[Excerpted passage Boundary: Start]
Sun Sentinel Broward Edition

Attorney pleads guilty in $23M auto insurance fraud

- By Paula McMahon Staff writer

A South Florida attorney is facing time in federal prison after he admitted his role in a $23 million auto insurance fraud linked to local chiropract­ors’ clinics.

Jason Dalley, 54, who lives in Boca Raton and has a personal injury and criminal defense law firm in Delray Beach, pleaded guilty on Friday to one count of conspiring to commit health care, mail and wire fraud.

Dalley admitted he was part of a profitable group of corrupt clinic owners, chiropract­ors and attorneys that operated mostly in Broward, Palm Beach and Miami-Dade counties. The fraud raked in at least $23 million from 10 auto insurance companies between 2010 and 2017, according to court records.

The attorney admitted he paid illegal kickbacks of $2,000 to $2,500 to a Broward clinic operator, tow-truck drivers and other so-called “runners” who referred clients to him, court records show.

He filed auto insurance claims on behalf of clients and received payments from auto insurance companies, according to the plea agreement. Some of the details were unclear in court records but the payments appeared to be outof-court settlement­s of claims on behalf of clients.

“[Dalley and others] discussed the policies of various automobile insurance carriers, including the insurance carriers with the strictest rules, and the means by which the fraud could be facilitate­d through those insurance companies,” prosecutor­s Jeffrey Kaplan and Paul Schwartz wrote in court records.

Dalley wrote more than $790,000 worth of checks from his law firm bank account to himself to pay the illegal kickbacks between 2012 and 2014, the plea agreement shows. He said he was involved in the fraud between 2012 and 2015.
[Excerpted passage Boundary: End]
Activity:
Continue the news report on the attorney's guilty plea in the auto insurance fraud, picking up after its final sentence.
[Collected material Boundary: Start]
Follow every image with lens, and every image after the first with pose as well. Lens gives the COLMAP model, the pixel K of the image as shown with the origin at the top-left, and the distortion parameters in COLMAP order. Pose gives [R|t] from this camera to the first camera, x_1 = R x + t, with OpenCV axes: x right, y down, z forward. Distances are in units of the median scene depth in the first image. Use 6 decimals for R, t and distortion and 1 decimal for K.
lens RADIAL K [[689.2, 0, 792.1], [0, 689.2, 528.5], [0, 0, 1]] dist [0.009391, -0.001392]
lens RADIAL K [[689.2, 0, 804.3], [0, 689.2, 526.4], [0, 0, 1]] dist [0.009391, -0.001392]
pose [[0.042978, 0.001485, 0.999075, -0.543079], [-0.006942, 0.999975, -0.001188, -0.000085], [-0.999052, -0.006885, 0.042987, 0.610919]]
[Collected material Boundary: End]
Task response:
Dalley, who is free on bond, is scheduled for sentencing March 16 in federal court in Fort Lauderdale. The maximum punishment is five years in federal prison and a $250,000 fine. Federal prosecutor­s have estimated Dalley was linked to about $2 million worth of fraud and he would also have to pay restitutio­n to the victims.

Phone messages left for Dalley and his attorney, Marc Nurik, on Friday were not returned. A woman who answered Dalley’s phone said he had no comment.

The ringleader­s of the fraud pleaded guilty last month to racketeeri­ng conspiracy charges.

Felix Filenger, 41, of Sunny Isles, and Andrew Rubinstein, 48, of Miami, admitted the fraud involved ripping off auto insurance providers by illegally billing for Personal Injury Protection (PIP) insurance funds under Florida’s no-fault law. Both men face up to 20 years in federal prison when they are sentenced.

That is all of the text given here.